This work presents preliminary work
in using data mining techniques to find interesting spatio-temporal
patterns from Earth Science data. The data consists of time series
measurements for various Earth science and climate variables (e.g. soil
moisture, temperature, and precipitation), along with additional data
from existing ecosystem models (e.g. Net Primary Production). The
ecological patterns of interest include associations, clusters,
predictive models, and trends. In this work, we discuss some of the
challenges involved in preprocessing and analyzing the data, and also
consider techniques for handling some of the spatio-temporal issues.
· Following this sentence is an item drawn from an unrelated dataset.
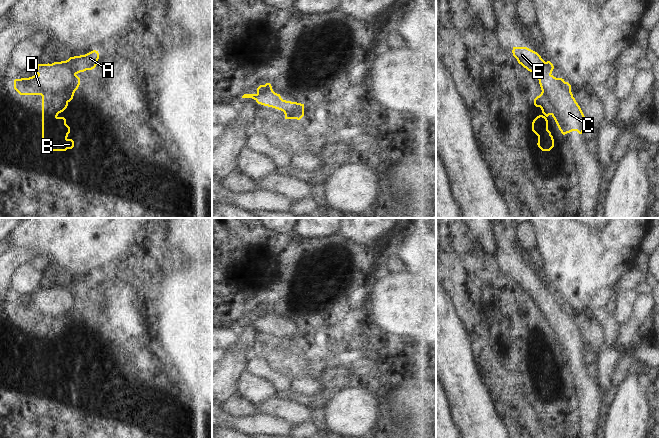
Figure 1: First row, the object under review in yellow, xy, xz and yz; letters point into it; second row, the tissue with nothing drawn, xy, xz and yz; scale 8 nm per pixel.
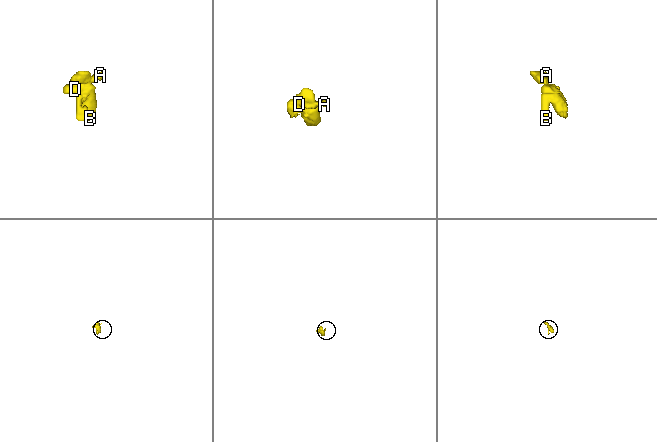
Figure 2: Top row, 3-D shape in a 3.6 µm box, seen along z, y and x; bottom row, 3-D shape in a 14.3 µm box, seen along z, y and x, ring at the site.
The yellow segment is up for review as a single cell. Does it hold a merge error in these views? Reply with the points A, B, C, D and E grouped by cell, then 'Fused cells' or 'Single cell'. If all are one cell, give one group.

Earth Science data has strong seasonal components that need to be
removed prior to pattern analysis, as Earth scientists are primarily
interested in patterns that represent deviations from normal seasonal
variation such as anomalous climate events (e.g., El Nino) or trends
(e.g., global warming). We compare several alternatives (including
singular value decomposition (SVD), discrete Fourier transform (DFT),
"monthly" Z score, and moving average) with respect to their
effectiveness in removing seasonality. We describe the different kinds
of association analysis that can be performed on such data. Our current
technique for finding associations transforms the time series into
transactions and then applies existing algorithms traditionally used
for market-basket data. Some of the transformations lead to dense
columns in the transaction matrices, causing an exponential growth in
the computing requirements. Furthermore, no single interestingness
measure accurately reflects the quality of the derived patterns.
Indeed, we argue that existing approaches for mining association rules
and sequential patterns may not be able to capture all the interesting
patterns due to the spatio-temporal nature of this data.